§ Directions
In the passage on ideology below, rewrite the part from "Throughout this schema" to "so, ‘that is wicked’.", swapping "consciousness" for "awareness".

Throughout this schema we observe that the
ideological representation of ideology is itself forced to
recognize that every ‘subject’ endowed with a
‘consciousness’ and believing in the ‘ideas’ that his
‘consciousness’ inspires in him and freely accepts, must
‘act according to his ideas’, must therefore inscribe his
own ideas as a free subject in the actions of his material
practice. If he does not do so, ‘that is wicked’.
Indeed, if he does not do what he ought to do as a
function of what he believes, it is because he does
something else, which, still as a function of the same
idealist scheme, implies that he has other ideas in his
head as well as those he proclaims, and that he acts
according to these other ideas, as a man who is either
‘inconsistent’ (‘no one is willingly evil’) or cynical, or
perverse.
In every case, the ideology of ideology thus
recognizes, despite its imaginary distortion, that the
‘ideas’ of a human subject exist in his actions, or ought
to exist in his actions, and if that is not the case, it lends
him other ideas corresponding to the actions (however
perverse) that he does perform. This ideology talks of
actions:
I
shall
talk
of
actions
inserted
into practices. And I shall point out that these practices
are governed by the rituals in which these practices are
inscribed, within the material existence of an
ideological apparatus, be it only a small part of that
apparatus: a small mass in a small church, a funeral, a
minor match at a sports’ club, a school day, a political
party meeting, etc.

§ Data extract
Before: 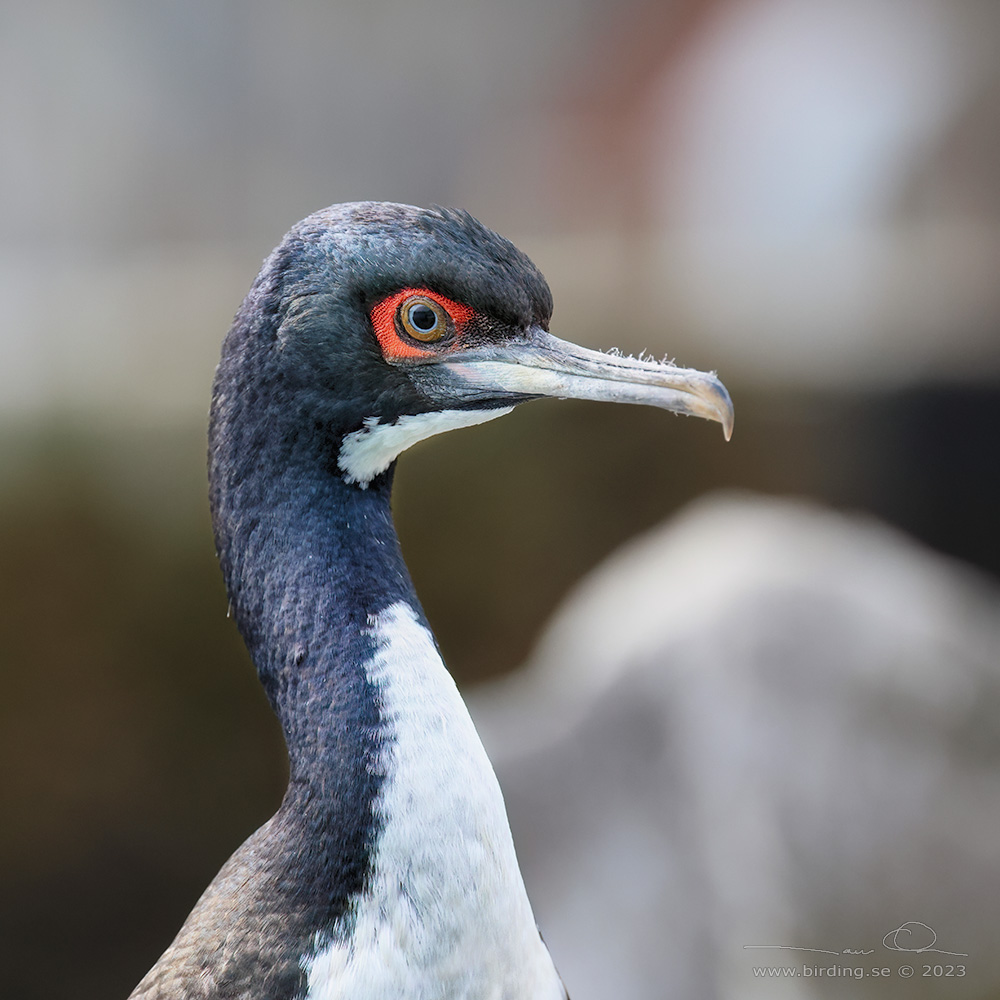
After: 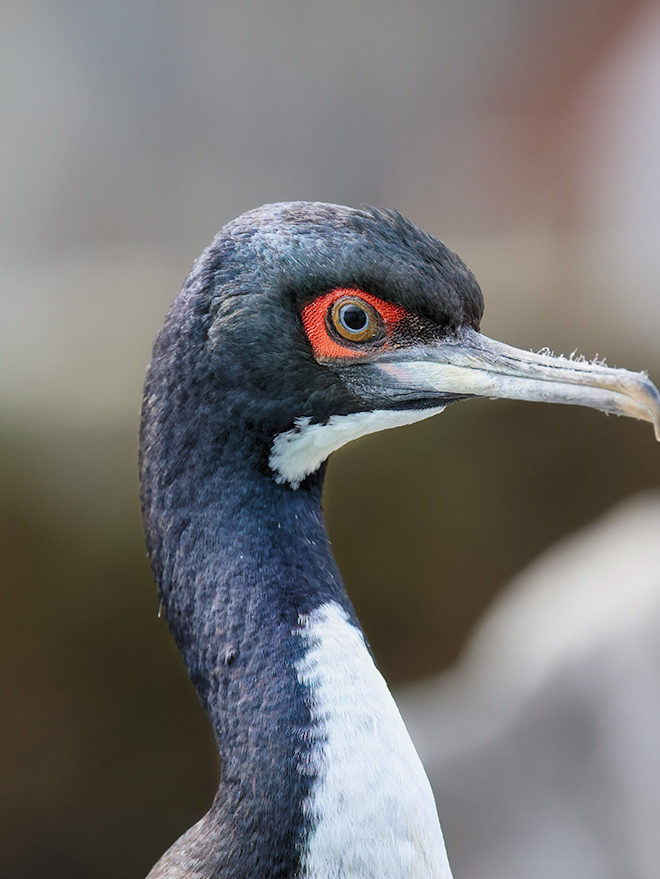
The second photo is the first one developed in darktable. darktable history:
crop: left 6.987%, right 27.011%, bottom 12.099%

§ Final answer
Throughout this schema we observe that the
ideological representation of ideology is itself forced to
recognize that every ‘subject’ endowed with a
‘awareness’ and believing in the ‘ideas’ that his
‘awareness’ inspires in him and freely accepts, must
‘act according to his ideas’, must therefore inscribe his
own ideas as a free subject in the actions of his material
practice. If he does not do so, ‘that is wicked’.